Stanford Researchers Present Gisting: A Novel Technique for Efficient Fast Compression in Language Models

Model specialization involves tailoring a pretrained machine learning model to a specific task or domain. In Language Models (LM), the specialization of the model is crucial to improve its performance in various tasks such as summarizing, question answering, translation, and language generation. The two main processes for specializing a language model to specific tasks are instruction fine-tuning (adaptation of a pretrained model to a new task or set of tasks) and model distillation (knowledge transfer from a “teacher” model). ” pretrained to a smaller, specialized model of “student”). Cueing is a key concept in the field of LM specialization, as it provides a way to guide the model towards specific behaviors, enables more efficient use of limited training data, and is crucial for achieving cutting-edge performance. Ad compression is a technique being studied with the hope of delivering substantial savings in compute, memory, and storage and no substantial decrease in overall performance or output quality.

This paper, presented by researchers at Stanford University, proposes a novel technique for ads compression called gisting, which trains an LM to compress ads into smaller sets of “basic” tokens. To reduce the cost of the hint, techniques such as fine tuning or distillation can be used to train a model that would behave like the original without the hint, but in that case, the model would have to be retrained for each new message, which is far from ideal. However, the idea behind Gist is to use a meta-learning approach to predict Gist tokens from a flag that would not require retraining the model for each task and would allow generalization to invisible instructions without additional training. This would come with a reduction in computational cost and would allow a message to be compressed, cached and reused for computing efficiency. It would also allow users to fit more content into the limited context window.

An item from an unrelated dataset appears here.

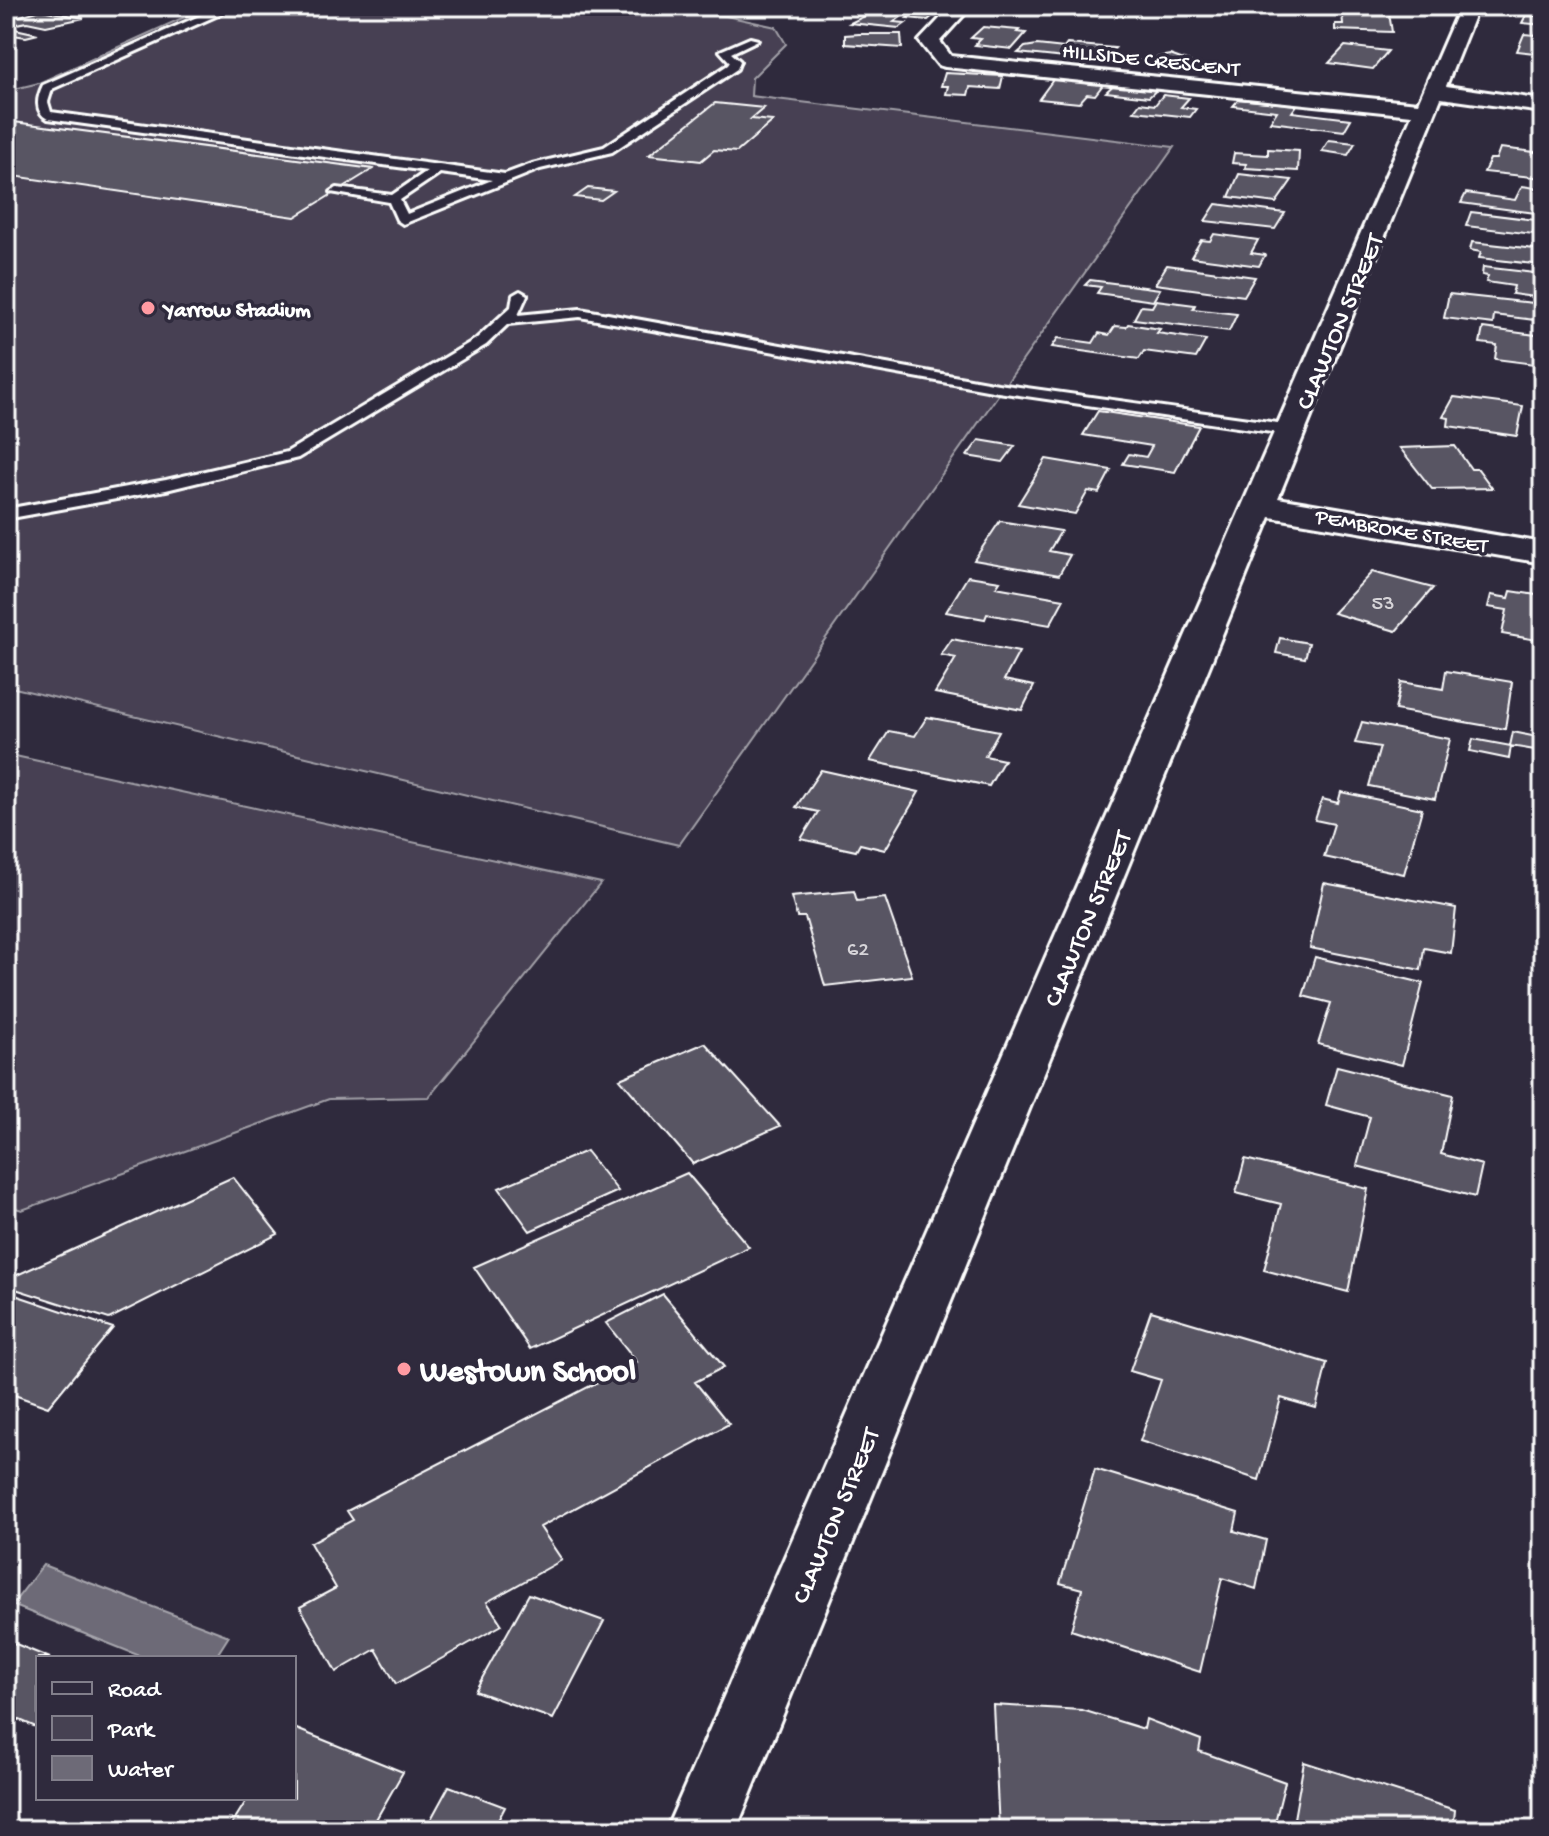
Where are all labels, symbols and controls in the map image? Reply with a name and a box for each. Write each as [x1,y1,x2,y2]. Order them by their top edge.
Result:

The authors experimented with a simple way to achieve such a model: they used the LM itself (leveraging its pre-existing knowledge) to predict essential tokens during instruction fine-tuning while modifying the Transformer’s attention masks. Given a pair (task, input), they add essential tokens between the task and the input and set the attention mask as follows: input tokens after essential tokens cannot serve any of the request tokens before the essential tokens (but you can pay attention to the essential tokens). Since the input and output cannot service the request, this forces the model to compress the request information into intermediate essential tokens.
To train the essential models, they needed a dataset with a large variety of tasks, so they created a dataset they called Alpaca+, which combined data from two existing instruction-fit datasets (Standford Alpaca and Self- Instruct) totaling over 130k examples. They then ran 3 validation splits to be able to validate the model after training which had visible, invisible and hand made human cues. In this way, they were able to prove generalization to invisible instructions, and the human division posed an even stronger generalization challenge. They also used multiple LM architectures (namely LLaMA-7Bm, a decoder-only GPT-style model, and FLAN-T5-XXL) and essential models trained with a variable number of essential tokens (1, 2, 5, or 10). However, the results showed that the models were generally insensitive to the number of essential tokens, and in some cases even showed that a higher number of tokens was actually detrimental to performance. Therefore, they used a single essential model for the rest of the experiments.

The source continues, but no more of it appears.